Les conseils de Fabrice Poncet co-fondateur et dirigeant non salarié de La Fabrique à Francheville. Créée en 2008, cette entreprise spécialisée dans la fabrication d’objets et de mobilier est reconnue pour son engagement social auprès de ses salariés.

En termes de protection, quels conseils donneriez-vous à un jeune travailleur indépendant ?

Quand on se lance, on se préoccupe généralement peu de sa protection si ce n’est pour la complémentaire santé. On est tellement obnubilé par l’activité, les clients, les locaux que le reste est laissé de côté. Pourtant c’est important. Il faut se rapprocher d’interlocuteurs compétents qui savent aiguiller vers les types de contrat dont vous avez véritablement besoin ou qui pourraient vous intéresser. Cela ne veut pas dire que du jour au lendemain il faut souscrire la totalité des contrats, mais il est possible de construire cela de manière pertinente et sur la durée. De se créer au fil du temps une protection sur-mesure.

Quelle a été votre expérience personnelle ?

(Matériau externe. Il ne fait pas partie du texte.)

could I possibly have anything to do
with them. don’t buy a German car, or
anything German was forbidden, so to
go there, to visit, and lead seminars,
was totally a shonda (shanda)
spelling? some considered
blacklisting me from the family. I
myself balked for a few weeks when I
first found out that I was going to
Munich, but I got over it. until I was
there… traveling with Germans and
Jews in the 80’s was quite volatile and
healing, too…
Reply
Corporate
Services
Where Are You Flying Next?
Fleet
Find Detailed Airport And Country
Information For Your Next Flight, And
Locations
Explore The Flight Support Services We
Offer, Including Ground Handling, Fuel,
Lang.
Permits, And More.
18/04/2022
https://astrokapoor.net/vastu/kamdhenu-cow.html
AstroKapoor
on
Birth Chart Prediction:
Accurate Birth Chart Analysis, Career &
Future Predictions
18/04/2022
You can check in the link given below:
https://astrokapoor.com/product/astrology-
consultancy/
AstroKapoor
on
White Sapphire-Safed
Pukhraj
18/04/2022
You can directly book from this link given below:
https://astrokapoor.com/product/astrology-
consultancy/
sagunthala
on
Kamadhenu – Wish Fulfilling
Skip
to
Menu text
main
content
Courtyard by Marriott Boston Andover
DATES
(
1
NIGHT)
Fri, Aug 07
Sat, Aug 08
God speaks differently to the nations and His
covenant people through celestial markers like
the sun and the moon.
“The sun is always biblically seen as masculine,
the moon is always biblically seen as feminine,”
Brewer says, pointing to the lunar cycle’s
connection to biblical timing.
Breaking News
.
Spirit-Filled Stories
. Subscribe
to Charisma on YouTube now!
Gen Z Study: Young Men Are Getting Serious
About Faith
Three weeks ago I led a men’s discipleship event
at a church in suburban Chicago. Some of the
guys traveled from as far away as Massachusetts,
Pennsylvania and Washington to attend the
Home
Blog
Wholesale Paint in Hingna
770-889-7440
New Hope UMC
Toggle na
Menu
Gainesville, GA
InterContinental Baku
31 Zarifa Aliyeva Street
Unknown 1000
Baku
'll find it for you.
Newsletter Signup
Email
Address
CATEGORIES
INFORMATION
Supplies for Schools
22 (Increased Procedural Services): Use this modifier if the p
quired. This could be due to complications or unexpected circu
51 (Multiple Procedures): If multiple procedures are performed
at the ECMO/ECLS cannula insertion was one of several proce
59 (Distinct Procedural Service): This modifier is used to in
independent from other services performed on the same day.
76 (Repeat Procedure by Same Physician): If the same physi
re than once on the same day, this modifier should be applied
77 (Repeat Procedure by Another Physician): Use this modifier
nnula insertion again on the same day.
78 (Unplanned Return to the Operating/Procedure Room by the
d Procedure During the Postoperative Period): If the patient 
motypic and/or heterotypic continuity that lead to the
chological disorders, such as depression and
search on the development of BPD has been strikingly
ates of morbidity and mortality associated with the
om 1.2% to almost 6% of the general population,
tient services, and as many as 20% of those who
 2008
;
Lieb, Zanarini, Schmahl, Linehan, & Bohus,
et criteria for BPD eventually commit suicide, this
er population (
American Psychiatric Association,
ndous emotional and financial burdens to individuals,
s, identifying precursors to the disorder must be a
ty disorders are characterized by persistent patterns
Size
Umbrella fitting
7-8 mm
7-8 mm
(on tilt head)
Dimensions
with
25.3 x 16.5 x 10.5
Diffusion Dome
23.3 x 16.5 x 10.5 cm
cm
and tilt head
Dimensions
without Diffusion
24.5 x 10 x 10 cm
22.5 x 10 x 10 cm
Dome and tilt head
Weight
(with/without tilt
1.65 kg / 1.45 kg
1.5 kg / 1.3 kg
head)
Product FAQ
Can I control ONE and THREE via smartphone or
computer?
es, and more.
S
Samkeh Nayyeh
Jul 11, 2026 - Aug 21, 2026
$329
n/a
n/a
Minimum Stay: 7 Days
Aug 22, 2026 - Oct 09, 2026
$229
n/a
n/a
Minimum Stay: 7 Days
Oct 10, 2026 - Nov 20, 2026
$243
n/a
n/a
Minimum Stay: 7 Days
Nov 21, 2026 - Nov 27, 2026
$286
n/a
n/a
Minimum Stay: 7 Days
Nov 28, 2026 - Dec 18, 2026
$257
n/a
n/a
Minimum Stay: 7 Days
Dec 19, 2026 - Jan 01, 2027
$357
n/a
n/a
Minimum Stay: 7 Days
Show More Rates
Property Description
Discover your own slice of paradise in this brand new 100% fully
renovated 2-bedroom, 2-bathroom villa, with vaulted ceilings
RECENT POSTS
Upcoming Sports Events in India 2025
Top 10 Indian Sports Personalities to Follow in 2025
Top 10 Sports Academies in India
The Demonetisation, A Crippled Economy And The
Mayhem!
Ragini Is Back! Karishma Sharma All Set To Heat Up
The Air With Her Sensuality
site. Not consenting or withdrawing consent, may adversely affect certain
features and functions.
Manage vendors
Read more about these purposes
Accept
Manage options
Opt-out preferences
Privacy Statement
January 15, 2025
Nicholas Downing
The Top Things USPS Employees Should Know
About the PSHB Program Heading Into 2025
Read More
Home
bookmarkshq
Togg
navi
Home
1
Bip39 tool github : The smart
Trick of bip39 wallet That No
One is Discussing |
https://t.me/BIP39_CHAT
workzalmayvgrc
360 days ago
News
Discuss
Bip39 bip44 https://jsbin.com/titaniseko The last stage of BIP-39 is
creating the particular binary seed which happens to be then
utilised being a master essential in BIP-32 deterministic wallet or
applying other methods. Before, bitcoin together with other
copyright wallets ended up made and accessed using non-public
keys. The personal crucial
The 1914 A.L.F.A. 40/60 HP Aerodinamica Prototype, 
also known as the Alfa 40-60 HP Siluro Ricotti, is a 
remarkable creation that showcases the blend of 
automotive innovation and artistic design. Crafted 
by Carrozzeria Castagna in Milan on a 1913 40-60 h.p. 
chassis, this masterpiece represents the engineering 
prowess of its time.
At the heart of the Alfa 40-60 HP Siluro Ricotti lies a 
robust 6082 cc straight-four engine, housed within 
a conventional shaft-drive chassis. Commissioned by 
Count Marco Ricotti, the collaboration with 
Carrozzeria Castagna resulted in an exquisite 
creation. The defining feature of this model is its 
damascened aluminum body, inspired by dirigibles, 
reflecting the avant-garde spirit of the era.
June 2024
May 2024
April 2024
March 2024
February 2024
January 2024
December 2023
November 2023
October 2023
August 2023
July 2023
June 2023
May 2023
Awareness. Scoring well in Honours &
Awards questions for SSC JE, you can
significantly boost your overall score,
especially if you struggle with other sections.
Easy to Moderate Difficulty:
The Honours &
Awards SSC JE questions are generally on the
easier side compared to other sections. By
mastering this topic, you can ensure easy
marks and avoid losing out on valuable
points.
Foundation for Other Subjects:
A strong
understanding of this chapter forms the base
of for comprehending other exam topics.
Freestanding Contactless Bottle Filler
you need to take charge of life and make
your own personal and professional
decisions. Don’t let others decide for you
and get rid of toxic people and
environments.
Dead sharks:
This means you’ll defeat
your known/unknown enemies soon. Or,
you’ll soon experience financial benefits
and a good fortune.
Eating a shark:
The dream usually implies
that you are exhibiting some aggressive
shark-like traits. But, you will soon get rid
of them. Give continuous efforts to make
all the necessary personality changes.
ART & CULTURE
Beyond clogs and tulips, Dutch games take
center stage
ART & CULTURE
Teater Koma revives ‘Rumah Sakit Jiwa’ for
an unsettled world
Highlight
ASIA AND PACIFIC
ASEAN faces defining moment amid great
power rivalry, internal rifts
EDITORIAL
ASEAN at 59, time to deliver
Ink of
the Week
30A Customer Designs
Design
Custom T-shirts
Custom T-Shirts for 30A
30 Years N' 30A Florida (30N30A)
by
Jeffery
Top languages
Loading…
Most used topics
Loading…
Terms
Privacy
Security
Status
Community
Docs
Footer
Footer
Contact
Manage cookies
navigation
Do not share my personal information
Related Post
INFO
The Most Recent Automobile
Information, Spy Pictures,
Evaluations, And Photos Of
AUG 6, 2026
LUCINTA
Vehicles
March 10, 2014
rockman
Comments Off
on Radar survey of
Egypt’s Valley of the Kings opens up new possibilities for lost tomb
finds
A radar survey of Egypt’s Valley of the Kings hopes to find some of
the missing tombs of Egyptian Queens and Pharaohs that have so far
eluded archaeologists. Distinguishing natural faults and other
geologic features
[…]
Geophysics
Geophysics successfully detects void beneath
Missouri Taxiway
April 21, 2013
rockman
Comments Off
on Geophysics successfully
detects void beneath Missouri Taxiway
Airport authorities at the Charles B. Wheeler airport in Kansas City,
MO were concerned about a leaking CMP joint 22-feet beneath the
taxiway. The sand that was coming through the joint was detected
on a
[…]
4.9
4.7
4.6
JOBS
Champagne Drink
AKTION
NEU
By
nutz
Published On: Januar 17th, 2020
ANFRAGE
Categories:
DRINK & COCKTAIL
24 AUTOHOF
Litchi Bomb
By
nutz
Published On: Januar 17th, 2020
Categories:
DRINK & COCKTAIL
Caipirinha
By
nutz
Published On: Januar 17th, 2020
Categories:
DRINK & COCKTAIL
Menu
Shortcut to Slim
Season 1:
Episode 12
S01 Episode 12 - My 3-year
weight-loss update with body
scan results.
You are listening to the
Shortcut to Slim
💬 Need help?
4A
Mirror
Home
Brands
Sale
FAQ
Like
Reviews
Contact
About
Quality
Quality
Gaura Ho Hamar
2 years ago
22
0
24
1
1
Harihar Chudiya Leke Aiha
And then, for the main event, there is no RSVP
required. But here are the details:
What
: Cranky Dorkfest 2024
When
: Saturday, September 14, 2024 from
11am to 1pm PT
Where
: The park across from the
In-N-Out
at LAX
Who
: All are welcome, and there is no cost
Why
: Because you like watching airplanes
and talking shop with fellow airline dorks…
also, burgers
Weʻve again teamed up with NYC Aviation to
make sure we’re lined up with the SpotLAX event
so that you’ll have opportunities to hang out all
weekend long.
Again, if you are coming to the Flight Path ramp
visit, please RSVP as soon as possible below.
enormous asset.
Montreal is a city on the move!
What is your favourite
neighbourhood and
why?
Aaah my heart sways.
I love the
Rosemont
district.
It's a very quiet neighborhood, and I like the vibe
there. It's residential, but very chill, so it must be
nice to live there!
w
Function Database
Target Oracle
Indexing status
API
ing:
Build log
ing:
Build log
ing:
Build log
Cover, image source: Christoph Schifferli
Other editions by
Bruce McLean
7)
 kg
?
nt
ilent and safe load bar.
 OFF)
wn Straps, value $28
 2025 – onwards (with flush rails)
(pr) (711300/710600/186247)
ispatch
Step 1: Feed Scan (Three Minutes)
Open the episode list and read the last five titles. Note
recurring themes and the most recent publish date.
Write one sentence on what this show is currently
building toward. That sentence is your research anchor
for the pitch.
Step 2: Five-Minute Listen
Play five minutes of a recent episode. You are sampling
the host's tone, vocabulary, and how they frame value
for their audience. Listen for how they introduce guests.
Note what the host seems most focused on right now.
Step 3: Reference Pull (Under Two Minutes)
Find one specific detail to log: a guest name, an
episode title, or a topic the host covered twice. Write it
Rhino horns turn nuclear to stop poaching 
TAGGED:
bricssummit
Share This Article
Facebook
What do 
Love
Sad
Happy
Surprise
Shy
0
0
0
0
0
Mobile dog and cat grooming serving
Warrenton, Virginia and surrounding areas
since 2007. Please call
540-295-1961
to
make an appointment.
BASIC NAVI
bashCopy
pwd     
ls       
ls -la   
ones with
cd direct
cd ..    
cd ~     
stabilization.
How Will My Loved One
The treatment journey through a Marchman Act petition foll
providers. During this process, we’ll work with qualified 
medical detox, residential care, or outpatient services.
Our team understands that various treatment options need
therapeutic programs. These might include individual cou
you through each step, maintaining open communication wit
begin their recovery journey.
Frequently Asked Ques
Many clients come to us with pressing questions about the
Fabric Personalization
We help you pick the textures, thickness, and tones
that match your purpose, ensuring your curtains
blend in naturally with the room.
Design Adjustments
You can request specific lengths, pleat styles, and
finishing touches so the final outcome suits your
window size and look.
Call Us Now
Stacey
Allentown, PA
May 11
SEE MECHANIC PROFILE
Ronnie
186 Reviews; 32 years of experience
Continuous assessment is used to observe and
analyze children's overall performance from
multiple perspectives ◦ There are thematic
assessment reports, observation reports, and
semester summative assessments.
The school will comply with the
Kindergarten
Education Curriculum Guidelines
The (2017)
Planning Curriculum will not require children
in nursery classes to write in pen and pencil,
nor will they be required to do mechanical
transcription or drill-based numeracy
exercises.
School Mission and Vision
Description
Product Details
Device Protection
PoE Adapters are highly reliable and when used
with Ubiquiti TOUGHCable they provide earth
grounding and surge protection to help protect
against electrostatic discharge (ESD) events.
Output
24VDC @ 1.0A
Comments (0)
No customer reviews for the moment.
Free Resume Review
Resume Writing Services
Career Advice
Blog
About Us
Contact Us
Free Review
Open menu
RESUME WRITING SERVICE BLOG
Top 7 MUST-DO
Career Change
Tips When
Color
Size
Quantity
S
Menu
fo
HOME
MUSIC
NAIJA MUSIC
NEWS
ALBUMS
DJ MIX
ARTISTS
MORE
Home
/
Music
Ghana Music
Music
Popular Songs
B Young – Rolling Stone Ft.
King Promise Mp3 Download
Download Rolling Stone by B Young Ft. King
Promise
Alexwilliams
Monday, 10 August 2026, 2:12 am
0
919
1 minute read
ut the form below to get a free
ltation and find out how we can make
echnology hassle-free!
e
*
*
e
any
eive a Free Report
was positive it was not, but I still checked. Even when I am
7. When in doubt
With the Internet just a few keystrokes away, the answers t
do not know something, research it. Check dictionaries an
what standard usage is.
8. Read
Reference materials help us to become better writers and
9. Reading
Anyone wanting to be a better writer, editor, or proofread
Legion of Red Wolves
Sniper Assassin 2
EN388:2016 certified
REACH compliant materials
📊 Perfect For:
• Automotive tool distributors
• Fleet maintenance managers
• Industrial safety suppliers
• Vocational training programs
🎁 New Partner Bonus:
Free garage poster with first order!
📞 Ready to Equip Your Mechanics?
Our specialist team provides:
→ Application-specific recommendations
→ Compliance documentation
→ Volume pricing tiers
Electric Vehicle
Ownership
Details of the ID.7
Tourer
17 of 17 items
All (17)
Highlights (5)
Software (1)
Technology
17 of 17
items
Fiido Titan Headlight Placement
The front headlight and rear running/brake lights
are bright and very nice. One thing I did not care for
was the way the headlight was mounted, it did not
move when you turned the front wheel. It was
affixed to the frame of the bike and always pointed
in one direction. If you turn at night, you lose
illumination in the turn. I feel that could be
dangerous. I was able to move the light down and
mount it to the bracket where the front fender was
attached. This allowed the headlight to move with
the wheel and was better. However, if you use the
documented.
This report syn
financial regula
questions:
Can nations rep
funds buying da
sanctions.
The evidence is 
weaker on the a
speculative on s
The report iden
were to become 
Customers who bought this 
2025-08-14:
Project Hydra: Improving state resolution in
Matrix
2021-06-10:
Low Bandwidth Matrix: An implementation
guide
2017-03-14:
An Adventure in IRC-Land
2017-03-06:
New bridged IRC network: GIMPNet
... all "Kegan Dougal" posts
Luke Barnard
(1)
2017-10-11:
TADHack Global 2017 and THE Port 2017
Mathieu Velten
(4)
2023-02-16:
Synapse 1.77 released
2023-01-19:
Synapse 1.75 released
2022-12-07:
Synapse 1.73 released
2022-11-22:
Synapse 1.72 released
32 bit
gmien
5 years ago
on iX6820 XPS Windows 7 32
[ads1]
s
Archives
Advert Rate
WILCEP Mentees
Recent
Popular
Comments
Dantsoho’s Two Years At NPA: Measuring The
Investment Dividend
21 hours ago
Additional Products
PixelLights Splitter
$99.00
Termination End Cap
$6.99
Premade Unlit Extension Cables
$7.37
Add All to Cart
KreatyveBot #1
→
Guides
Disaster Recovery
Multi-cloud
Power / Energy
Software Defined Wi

Le premier élément sur lequel mon associé et moi-même nous sommes penchés a été la complémentaire santé. Puis nous avons été sensibilisés à la prévoyance décès. Comme avant j’étais salarié, ce n’est pas une chose à laquelle j’avais spontanément pensé. Ce qui est ambivalent avec ce type de produit c’est qu’on est content d’offrir de bonnes garanties aux gens qu’on aime au cas où il nous arrive quelque chose, tout en espérant fort que cela ne se produise jamais. C’est étrange de payer pour ce que l’on ne souhaite pas voir arriver, mais il est essentiel de pouvoir compter sur des garanties en cas de problème.

Quels autres types de contrat avez-vous souscris ?

Un contrat d’assurance pour l’invalidité temporaire qui permet de bénéficier d’un complément de revenu. Cela correspond à notre besoin, mais pour un arrêt assez long. La courte durée sur un mois par exemple n’est pas très intéressante pour nous, contrairement à d’autres activités. Ne pas pouvoir exercer pendant 30 jours est trop pénalisant par rapport à la perte de revenu, même avec le complément. Nous commençons aussi doucement à nous occuper d’une retraite complémentaire. Un chef d’entreprise compte plutôt sur la vente de son entreprise pour se faire une retraite, même si un revenu complémentaire est intéressant. Il faut aussi considérer que cette vente n’est pas possible pour tout le monde. Je pense notamment à la personne qui a un cabinet de conseil où elle travaille seule. Chacun doit être vigilant à la spécificité de ses besoins.